De um lado, estavam os nórdicos e de outro permaneciam os mediterrânicos,
em luta acérrima e constante. A rivalidade acende nessas duas
facções os fogos da guerra, sob os céus tranqüilos
do Velho Mundo. Uns e outros empunham as armas primitivas para as lutas
de extermínio e destruição das hostes inimigas,
e a linha divisória dos litigantes se alonga justamente no local
onde hoje se traçam os limites da França e da Alemanha
contemporâneas.
É como se explica essa intensidade de aversão racial entre
as duas nações, contadas entre as mais progressistas e
operosas do planeta.
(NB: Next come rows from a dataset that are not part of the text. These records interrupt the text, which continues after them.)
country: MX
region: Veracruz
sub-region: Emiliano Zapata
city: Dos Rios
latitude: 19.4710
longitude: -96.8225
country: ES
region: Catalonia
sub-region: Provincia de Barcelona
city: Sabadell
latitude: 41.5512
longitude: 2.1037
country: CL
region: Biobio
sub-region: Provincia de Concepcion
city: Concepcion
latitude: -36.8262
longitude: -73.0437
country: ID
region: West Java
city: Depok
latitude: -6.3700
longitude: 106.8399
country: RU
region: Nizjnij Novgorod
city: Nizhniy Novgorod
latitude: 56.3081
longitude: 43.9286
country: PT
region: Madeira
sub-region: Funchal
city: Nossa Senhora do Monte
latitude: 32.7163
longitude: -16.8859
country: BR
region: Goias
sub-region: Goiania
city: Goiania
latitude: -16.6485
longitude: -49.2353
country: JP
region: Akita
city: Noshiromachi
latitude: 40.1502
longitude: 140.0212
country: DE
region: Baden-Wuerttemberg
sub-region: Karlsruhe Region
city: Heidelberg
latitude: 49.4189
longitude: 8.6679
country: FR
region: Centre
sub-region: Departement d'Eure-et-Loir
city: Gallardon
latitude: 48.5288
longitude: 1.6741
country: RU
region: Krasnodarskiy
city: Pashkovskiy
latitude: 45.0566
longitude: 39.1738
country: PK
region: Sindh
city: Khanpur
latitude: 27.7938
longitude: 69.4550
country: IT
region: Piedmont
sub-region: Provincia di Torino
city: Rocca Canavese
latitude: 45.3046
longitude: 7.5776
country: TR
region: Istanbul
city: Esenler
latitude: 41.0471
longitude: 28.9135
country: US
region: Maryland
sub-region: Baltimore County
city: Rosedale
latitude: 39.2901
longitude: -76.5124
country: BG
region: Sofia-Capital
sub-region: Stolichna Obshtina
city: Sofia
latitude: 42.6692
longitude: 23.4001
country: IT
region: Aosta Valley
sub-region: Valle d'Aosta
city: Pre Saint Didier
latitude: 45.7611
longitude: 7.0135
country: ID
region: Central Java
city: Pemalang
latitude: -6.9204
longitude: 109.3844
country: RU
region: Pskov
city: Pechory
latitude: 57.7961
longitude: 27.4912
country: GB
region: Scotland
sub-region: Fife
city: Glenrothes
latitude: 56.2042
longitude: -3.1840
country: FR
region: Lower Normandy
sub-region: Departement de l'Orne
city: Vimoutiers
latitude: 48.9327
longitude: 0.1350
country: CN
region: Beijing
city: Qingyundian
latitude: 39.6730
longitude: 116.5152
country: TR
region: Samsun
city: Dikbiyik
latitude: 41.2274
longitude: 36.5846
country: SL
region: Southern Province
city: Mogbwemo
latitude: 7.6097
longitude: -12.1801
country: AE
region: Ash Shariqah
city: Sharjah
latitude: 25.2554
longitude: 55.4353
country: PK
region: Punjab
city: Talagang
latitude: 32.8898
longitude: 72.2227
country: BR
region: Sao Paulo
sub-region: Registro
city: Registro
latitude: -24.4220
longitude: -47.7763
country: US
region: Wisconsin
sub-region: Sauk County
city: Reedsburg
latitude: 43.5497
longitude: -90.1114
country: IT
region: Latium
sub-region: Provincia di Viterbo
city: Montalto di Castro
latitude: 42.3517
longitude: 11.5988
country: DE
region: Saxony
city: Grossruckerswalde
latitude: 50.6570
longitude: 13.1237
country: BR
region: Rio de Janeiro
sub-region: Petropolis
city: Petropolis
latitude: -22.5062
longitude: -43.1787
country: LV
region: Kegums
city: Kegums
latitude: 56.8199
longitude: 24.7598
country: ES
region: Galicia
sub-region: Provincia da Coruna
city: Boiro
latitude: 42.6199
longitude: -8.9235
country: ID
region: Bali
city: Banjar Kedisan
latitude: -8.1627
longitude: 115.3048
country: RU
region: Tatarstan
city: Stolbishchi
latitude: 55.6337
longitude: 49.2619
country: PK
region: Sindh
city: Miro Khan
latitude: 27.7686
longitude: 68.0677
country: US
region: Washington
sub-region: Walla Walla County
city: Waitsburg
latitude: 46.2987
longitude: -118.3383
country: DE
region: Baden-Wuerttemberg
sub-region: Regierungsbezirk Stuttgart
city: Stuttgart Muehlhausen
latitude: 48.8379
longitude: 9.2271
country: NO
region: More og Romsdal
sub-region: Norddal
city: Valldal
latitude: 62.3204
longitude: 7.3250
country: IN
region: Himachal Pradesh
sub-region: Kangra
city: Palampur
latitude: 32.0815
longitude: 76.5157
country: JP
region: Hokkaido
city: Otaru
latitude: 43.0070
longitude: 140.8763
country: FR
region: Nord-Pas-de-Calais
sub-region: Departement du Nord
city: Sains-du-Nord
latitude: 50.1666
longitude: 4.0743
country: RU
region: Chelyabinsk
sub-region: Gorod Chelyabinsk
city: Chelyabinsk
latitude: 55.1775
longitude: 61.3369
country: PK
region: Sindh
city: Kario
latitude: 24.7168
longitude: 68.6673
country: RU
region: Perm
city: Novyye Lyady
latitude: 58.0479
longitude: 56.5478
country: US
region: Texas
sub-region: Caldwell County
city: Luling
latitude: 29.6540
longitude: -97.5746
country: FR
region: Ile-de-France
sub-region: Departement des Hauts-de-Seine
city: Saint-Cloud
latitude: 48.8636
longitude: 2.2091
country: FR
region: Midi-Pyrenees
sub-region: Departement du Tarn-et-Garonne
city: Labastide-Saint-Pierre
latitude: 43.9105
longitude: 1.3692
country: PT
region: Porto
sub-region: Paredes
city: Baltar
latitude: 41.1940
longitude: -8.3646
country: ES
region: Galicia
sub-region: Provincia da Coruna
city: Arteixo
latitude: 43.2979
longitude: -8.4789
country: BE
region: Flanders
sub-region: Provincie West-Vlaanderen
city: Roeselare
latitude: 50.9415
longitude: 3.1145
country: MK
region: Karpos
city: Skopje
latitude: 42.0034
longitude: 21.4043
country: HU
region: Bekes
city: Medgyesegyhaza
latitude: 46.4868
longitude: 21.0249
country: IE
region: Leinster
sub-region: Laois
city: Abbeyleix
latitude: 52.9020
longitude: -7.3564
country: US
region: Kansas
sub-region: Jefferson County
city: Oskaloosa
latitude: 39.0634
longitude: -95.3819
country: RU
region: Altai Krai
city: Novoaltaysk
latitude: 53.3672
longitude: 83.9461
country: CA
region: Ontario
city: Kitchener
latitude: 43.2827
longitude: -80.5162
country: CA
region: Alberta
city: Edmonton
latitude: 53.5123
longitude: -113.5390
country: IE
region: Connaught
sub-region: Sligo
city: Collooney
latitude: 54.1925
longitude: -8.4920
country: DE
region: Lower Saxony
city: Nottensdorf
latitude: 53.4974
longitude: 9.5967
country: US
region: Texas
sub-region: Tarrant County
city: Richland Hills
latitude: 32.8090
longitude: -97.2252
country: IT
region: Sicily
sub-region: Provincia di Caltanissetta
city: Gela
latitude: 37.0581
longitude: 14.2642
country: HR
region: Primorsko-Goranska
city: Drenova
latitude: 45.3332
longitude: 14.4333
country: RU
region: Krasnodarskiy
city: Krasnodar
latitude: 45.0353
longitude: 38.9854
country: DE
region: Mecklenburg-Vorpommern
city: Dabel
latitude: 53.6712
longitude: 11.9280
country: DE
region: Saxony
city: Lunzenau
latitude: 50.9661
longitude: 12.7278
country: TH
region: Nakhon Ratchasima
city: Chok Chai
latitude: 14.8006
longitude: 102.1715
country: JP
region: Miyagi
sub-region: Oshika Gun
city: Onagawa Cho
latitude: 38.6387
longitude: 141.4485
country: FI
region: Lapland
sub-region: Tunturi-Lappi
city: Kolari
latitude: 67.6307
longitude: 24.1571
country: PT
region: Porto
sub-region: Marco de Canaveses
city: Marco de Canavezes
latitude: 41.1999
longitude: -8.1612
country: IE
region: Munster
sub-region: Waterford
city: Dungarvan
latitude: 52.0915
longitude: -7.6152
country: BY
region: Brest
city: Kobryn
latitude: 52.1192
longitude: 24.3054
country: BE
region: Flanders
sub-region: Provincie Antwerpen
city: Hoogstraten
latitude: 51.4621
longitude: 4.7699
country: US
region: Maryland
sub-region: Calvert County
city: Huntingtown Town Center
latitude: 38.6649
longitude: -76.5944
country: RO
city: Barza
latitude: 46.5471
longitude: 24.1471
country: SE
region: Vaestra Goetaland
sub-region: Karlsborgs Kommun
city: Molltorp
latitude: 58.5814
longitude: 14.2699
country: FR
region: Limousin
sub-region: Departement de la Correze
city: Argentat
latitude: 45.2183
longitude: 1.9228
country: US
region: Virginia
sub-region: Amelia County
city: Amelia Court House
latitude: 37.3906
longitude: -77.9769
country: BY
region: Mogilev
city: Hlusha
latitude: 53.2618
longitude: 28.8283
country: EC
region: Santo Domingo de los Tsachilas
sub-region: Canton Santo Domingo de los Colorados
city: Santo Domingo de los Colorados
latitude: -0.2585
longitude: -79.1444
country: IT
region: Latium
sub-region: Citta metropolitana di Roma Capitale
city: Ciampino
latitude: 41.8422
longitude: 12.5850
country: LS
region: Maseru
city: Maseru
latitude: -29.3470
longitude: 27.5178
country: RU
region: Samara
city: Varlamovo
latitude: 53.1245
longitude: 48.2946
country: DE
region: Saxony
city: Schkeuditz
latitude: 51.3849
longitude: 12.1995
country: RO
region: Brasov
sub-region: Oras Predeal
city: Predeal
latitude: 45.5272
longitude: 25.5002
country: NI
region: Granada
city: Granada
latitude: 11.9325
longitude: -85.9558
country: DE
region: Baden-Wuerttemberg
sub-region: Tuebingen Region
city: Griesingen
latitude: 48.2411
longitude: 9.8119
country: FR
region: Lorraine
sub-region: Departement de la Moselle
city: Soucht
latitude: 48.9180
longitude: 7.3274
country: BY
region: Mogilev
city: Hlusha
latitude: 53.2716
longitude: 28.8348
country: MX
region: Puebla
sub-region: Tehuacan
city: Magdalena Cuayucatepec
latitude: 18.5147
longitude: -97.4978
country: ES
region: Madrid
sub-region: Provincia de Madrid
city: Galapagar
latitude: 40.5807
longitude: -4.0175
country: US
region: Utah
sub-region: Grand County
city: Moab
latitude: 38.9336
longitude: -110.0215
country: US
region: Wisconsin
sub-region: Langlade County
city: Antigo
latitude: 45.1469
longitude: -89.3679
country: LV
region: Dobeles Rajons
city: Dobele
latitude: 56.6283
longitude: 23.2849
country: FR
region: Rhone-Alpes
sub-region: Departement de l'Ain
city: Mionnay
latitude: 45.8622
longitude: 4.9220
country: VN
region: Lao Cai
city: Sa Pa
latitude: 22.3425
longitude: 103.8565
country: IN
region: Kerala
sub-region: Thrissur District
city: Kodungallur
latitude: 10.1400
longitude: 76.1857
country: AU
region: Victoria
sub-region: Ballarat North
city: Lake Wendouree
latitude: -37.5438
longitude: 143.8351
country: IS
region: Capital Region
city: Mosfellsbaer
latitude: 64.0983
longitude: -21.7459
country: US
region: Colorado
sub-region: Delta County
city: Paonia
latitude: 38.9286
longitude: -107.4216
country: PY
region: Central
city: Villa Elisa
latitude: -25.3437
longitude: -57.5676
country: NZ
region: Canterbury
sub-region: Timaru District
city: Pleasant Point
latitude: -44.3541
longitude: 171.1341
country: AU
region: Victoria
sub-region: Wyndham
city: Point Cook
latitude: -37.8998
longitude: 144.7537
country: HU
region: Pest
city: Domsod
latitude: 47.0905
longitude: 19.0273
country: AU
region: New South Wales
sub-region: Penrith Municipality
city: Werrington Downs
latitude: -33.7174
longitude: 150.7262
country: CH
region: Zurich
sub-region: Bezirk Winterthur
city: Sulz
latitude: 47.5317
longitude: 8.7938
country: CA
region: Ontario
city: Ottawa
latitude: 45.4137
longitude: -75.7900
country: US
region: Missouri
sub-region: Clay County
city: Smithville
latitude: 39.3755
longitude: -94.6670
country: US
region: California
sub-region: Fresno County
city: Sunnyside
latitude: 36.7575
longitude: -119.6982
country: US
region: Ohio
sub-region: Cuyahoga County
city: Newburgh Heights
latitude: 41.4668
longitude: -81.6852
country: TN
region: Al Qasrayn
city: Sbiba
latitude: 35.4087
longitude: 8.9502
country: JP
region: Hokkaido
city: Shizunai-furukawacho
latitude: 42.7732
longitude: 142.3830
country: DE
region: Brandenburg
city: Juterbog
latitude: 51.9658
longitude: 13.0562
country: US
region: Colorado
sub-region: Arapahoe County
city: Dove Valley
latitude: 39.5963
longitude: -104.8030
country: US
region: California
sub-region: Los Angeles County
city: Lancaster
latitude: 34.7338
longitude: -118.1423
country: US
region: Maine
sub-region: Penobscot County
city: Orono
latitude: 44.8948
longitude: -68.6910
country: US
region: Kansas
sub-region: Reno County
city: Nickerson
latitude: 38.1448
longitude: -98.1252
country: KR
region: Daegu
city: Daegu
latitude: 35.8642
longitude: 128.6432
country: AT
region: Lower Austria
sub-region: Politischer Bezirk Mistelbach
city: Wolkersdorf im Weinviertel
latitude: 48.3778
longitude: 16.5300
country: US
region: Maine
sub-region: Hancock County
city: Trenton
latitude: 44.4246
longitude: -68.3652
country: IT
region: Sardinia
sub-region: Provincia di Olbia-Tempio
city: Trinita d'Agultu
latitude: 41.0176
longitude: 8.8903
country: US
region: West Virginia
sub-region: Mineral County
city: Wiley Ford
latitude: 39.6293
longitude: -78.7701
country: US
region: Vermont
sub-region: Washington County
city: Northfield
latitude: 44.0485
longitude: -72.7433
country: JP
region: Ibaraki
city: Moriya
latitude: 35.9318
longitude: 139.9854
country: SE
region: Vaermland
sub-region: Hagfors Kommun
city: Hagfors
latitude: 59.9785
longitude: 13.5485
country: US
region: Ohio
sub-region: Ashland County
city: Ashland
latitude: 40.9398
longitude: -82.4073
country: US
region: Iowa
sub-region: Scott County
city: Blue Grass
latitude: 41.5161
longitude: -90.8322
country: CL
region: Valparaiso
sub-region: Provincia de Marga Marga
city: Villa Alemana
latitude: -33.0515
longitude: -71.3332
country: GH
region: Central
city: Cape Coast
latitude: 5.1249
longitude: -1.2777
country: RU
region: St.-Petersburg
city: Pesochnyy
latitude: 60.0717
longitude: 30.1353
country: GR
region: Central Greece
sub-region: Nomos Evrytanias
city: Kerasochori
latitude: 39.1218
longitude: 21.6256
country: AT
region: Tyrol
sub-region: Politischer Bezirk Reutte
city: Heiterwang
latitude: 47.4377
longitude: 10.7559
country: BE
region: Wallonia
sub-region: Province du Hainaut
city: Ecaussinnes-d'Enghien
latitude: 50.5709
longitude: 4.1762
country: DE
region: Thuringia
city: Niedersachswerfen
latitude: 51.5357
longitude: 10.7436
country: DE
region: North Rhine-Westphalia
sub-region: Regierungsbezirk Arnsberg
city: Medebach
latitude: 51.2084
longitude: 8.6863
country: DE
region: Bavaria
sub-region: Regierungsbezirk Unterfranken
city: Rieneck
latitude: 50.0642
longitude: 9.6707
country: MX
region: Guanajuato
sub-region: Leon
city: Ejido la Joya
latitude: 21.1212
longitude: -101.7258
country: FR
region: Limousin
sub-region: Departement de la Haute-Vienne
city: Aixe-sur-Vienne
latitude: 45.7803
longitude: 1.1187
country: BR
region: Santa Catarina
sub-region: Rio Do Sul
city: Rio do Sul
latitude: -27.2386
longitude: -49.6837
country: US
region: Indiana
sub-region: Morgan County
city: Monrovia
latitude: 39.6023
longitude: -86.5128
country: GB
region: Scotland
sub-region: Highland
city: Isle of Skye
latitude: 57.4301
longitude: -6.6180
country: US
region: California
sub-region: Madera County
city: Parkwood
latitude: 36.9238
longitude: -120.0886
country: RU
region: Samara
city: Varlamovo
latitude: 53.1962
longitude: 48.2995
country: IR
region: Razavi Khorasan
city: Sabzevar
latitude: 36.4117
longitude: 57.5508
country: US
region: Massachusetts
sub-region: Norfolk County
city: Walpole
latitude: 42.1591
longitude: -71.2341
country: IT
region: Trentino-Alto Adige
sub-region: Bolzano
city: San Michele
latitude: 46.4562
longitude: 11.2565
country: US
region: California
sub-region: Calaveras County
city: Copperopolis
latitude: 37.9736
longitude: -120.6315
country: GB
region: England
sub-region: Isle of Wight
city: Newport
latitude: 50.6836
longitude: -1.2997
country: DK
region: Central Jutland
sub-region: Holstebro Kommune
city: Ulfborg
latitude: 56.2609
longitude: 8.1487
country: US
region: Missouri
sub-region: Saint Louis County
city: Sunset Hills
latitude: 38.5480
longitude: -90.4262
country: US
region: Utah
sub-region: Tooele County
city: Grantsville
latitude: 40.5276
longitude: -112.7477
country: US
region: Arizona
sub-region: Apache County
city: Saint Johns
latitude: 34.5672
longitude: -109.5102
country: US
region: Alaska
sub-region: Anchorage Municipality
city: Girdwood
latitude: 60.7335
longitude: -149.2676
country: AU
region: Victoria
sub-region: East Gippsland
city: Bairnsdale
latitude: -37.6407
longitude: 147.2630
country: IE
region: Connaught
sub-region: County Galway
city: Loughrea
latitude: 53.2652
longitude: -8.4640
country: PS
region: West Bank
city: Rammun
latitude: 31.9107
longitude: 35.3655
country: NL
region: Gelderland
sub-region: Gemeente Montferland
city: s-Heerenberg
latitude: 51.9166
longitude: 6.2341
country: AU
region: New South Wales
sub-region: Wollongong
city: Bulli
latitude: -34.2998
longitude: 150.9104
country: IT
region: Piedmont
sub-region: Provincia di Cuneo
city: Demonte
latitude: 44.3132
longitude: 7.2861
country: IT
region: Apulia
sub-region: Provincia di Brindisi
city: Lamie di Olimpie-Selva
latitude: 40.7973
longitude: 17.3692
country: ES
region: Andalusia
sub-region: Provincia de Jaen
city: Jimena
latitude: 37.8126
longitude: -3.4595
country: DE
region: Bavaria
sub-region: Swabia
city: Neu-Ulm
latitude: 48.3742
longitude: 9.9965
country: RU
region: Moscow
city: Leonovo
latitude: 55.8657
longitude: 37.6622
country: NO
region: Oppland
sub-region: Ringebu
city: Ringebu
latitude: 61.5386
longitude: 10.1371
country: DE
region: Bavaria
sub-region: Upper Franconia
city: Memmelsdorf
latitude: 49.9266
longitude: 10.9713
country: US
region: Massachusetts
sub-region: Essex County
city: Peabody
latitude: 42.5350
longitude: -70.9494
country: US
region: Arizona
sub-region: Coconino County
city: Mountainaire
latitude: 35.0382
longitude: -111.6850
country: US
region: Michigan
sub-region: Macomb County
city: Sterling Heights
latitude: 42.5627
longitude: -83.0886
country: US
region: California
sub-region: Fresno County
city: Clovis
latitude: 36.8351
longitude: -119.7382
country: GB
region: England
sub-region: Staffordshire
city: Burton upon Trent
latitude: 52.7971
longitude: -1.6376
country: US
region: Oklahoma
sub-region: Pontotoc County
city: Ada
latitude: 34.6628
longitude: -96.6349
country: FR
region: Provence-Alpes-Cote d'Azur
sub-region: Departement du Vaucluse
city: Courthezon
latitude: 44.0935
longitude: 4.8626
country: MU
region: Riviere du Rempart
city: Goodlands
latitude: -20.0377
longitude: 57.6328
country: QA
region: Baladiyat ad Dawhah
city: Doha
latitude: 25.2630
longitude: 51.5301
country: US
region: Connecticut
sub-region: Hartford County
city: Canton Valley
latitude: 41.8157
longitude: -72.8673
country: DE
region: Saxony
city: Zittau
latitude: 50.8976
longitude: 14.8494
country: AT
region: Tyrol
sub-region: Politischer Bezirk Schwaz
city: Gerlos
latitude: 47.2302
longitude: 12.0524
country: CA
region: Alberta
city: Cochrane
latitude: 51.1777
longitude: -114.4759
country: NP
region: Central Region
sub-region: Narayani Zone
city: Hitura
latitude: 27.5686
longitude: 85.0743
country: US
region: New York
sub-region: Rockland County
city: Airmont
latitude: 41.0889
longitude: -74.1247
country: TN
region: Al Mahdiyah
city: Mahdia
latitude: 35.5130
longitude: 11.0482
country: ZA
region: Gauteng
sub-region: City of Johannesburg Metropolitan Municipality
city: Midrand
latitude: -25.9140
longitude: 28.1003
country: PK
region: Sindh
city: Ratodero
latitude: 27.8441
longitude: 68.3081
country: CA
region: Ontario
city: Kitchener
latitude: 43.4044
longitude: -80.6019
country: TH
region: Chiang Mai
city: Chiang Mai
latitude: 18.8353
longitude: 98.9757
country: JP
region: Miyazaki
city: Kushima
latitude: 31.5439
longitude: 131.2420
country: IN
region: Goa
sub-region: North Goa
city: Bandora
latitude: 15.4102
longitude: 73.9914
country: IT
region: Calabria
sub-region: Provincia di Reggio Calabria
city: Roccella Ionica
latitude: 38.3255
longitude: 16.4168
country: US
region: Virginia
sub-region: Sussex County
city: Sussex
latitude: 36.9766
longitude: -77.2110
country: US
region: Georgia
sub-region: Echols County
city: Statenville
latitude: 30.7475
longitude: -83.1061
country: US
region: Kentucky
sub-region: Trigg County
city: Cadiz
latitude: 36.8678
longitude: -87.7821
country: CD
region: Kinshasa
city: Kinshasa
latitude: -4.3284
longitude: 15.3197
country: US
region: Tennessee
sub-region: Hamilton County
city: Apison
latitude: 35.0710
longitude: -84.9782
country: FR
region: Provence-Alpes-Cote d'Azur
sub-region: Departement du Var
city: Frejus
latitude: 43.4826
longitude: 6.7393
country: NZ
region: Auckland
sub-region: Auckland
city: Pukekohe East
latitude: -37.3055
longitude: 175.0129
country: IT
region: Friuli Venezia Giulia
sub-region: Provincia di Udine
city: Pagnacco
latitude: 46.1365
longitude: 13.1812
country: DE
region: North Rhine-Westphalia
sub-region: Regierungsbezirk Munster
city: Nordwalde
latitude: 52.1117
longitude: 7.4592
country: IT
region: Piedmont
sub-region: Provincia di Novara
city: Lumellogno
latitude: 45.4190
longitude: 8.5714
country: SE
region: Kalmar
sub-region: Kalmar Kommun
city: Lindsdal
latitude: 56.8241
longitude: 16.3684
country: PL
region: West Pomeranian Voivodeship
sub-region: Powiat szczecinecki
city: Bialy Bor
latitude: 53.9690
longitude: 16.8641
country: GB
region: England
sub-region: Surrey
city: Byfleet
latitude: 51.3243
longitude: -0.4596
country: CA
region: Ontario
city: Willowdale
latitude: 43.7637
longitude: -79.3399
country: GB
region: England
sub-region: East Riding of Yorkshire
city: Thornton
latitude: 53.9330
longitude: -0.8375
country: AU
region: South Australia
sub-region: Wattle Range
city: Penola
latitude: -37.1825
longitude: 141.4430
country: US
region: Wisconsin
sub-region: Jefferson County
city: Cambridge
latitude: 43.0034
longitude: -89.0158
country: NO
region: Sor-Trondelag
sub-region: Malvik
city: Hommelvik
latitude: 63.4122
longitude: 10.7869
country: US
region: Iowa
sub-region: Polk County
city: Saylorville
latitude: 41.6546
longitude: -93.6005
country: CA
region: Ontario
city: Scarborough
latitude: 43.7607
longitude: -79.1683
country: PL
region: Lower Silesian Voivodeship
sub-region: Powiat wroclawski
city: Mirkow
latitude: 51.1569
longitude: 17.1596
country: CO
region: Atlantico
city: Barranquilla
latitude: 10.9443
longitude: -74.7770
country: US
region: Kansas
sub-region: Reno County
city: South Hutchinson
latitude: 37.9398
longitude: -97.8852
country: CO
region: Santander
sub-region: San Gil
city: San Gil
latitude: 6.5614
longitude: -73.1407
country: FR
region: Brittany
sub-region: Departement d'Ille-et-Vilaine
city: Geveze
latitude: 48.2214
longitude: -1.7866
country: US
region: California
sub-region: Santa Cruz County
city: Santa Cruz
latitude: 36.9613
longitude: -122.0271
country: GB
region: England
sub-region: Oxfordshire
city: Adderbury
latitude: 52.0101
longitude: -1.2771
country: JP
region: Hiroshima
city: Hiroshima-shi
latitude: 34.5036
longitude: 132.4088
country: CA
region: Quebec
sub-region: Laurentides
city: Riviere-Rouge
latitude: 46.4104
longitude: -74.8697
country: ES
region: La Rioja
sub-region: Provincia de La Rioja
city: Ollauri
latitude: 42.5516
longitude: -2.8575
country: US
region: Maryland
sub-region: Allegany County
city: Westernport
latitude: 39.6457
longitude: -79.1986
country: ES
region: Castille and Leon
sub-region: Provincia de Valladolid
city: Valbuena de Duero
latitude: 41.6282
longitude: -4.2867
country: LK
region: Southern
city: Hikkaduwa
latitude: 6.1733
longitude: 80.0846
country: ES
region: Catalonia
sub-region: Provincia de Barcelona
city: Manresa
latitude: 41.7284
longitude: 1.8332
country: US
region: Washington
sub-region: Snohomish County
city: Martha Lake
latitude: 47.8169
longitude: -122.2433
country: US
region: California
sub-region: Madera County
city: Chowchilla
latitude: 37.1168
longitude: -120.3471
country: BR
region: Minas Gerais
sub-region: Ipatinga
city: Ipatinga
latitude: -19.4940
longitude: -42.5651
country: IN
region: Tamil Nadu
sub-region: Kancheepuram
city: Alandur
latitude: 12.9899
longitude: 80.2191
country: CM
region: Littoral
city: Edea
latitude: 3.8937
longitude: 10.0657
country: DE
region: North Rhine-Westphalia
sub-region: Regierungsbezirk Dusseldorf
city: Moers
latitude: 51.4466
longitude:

Tal situação psicológica entre
ambas haveria de tornar-se em fatalidade histórica, oriunda dos
atritos entre o Germanismo e a Latinidade, nas épocas primitivas.
O que se não justifica, porém, é a perpetuação
dessas animosidades no curso do tempo, pelo que se impõe, como
imperativo constante, a concentração de todos os pensamentos
no objetivo da
fraternidade geral.
ORIGEM DO RACIONALISMO
Os arianos da Europa, como ficou esclarecido, não possuíram
grandes ascendentes religiosos na sua formação primitiva,
em vista do senso prático que os caracterizou nos primeiros tempos
de sua organização.
O racionalismo de suas concepções, a tendência para
as ciências positivas e o amor pela hegemonia e liberdade são,
dessa maneira, elucidados dentro da análise dos seus primórdios.
Em matéria de religião, quase todos os seus passos foram
orientados pelos povos semitas e hindus, mas, pelo cultivo da razão,
puderam aperfeiçoar a Ciência até às culminâncias
das conquistas modernas.
O mundo, se muitas vezes perdeu com as suas inquietações
e com as suas lutas renovadoras, muito lhes deve pela colaboração
decidida e sincera no labor do pensamento, em todas as épocas
e períodos evolutivos.
AS ADVERTÊNCIAS DO CRISTO
A sua confraternização com os terrícolas primários,
encontrados no seu caminho, constitui uma divida sagrada da Humanidade
para com os seus labores planetários.
O Senhor da semeadura e da seara não lhes desconhece essa grande
virtude e é por isso que as exortações de toda
natureza são por ele enviadas do Alto, nos tempos que correm,
às nações européias, a fim de que se preservem
do extermínio e da destruição terrestre, arrancando-as
do primitivismo para um elevado nível de aperfeiçoamento
nos grandes trabalhos construtivos da evolução global;
se erraram muito, foram igualmente muito sinceras, porque a sua inquietação
era por levantar um novo paraíso para si mesmas e para os homens
terrestres, com cujas famílias fraternizaram-se desde o princípio.
Faltaram-lhes os valores espirituais de uma perfeita base religiosa,
situação essa para a qual concorreram, inegavelmente,
na utilização do livre-arbítrio; mas o Cristo,
nas dolorosas transições deste século, há
de amparar-lhes as expressões mais dignas e mais puras, espiritualmente
falando, e, no momento psicológico das grandes transformações,
o fruto de suas atividades fecundas há de ser aproveitado, como
a semente nova, para a civilização do porvir.